A mum of three who was diagnosed with inoperable stage four cancer of the mouth, nose and lower skull in June 2018 surprised doctors by treating her terminal cancer with marijuana and honey.

Sue went to the doctors after food started to come out of her nose while she was eating and she noticed she had holes in her mouth, in May last year. She was fast-tracked to see specialists at Wexham Park Hospital, Slough, for an urgent cancer referral and given an MRI scan and a biopsy. Two weeks later, in June last year, she was told she had stage 4 advanced sinonasal carcinoma involving the skull – a rare cancer of the nasal cavity

51 years old Susan Dhillon, was given a few weeks to live by her doctors unless she had chemotherapy or an incredibly risky facial surgery, but despite the tumors growing at a rate of 5% a month, she opted out from the chemotherapy treatment.

” I didn’t know what to do with myself and spent a lot of the time being very upset. I didn’t want chemotherapy.
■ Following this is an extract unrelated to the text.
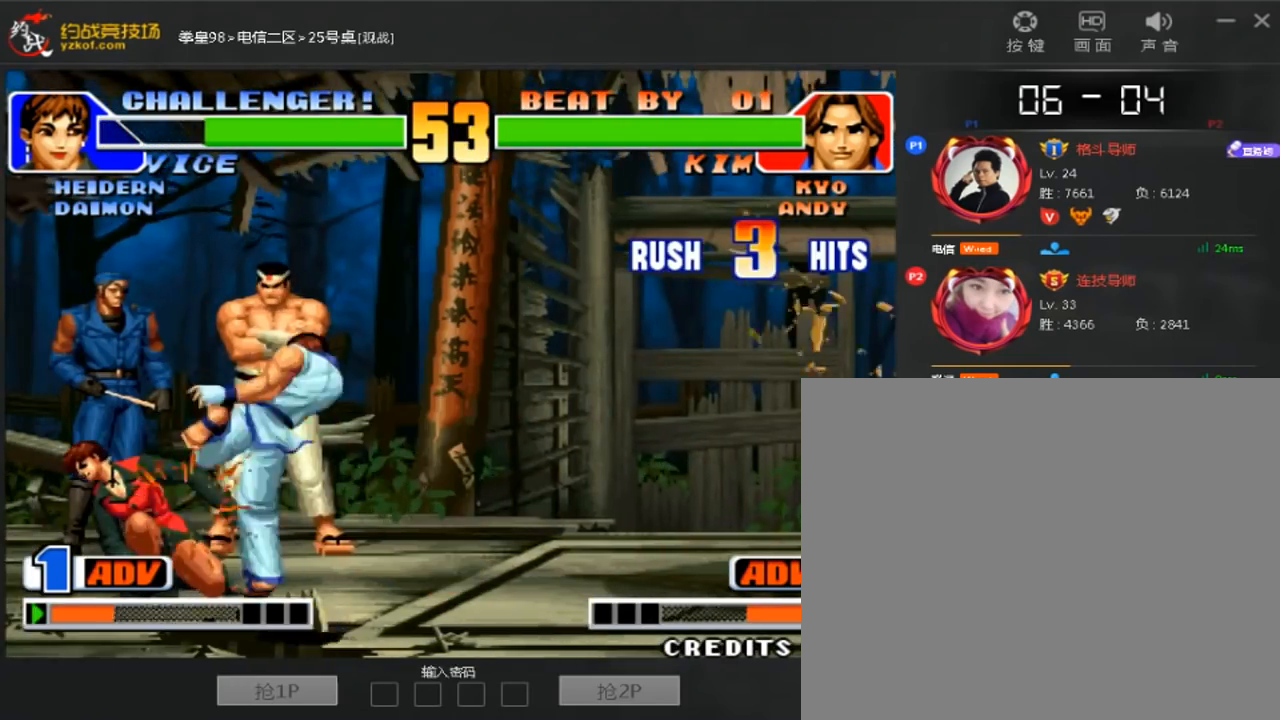
{"dt_ms": 520, "buttons": [], "left_stick": "down-left", "events": []}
It’s not natural and I don’t believe in it. I was willing to try anything. I didn’t know what else I could do,” she said

Sue started taking a near-pure form of illegal cannabis tablets which her friend makes at home, by growing her own cannabis plants and using oil to make tablets at a  price of around (£16) Ksh 1600 a day.

Five months of taking a tablet a day, doctors were shocked to discover some of the tumors had disappeared, and others had stopped growing or shrunk altogether and that she could continue taking the illegal cannabis oil drug

” I was told I could die in weeks or months. They told me it was inoperable. I was over the moon. It was the best news I could possibly have been told. I didn’t think I’d see my next birthday. The cannabis is keeping cancer at bay,” she exclaimed

Nine months since her diagnosis, a scan carried out last month showed ‘encouraging’ results that her disease was found to be ‘completely stable’ with no sign of progression. Sue is now holding out hope she will one day enter remission and is still taking a cannabis tablet every day.